*Exercise task*:
Can you reproduce every line of the items below verbatim, keeping each one unchanged from start to finish?

*Supplied records*:
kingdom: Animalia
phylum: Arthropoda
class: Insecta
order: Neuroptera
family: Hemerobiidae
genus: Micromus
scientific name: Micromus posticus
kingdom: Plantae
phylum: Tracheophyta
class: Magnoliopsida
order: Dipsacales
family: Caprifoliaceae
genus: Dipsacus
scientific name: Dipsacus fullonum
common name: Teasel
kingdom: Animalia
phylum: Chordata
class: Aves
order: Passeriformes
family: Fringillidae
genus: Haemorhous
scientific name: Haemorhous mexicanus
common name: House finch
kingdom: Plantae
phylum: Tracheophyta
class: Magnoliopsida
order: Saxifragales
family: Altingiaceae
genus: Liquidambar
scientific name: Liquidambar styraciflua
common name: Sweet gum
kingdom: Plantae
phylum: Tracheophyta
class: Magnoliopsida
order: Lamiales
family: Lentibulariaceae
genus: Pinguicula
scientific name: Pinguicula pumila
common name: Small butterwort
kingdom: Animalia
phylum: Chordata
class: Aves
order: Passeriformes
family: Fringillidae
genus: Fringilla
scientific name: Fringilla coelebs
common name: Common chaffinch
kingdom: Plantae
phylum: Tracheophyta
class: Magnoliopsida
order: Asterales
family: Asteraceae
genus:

*Answer to this problem*:
kingdom: Animalia
phylum: Arthropoda
class: Insecta
order: Neuroptera
family: Hemerobiidae
genus: Micromus
scientific name: Micromus posticus
kingdom: Plantae
phylum: Tracheophyta
class: Magnoliopsida
order: Dipsacales
family: Caprifoliaceae
genus: Dipsacus
scientific name: Dipsacus fullonum
common name: Teasel
kingdom: Animalia
phylum: Chordata
class: Aves
order: Passeriformes
family: Fringillidae
genus: Haemorhous
scientific name: Haemorhous mexicanus
common name: House finch
kingdom: Plantae
phylum: Tracheophyta
class: Magnoliopsida
order: Saxifragales
family: Altingiaceae
genus: Liquidambar
scientific name: Liquidambar styraciflua
common name: Sweet gum
kingdom: Plantae
phylum: Tracheophyta
class: Magnoliopsida
order: Lamiales
family: Lentibulariaceae
genus: Pinguicula
scientific name: Pinguicula pumila
common name: Small butterwort
kingdom: Animalia
phylum: Chordata
class: Aves
order: Passeriformes
family: Fringillidae
genus: Fringilla
scientific name: Fringilla coelebs
common name: Common chaffinch
kingdom: Plantae
phylum: Tracheophyta
class: Magnoliopsida
order: Asterales
family: Asteraceae
genus:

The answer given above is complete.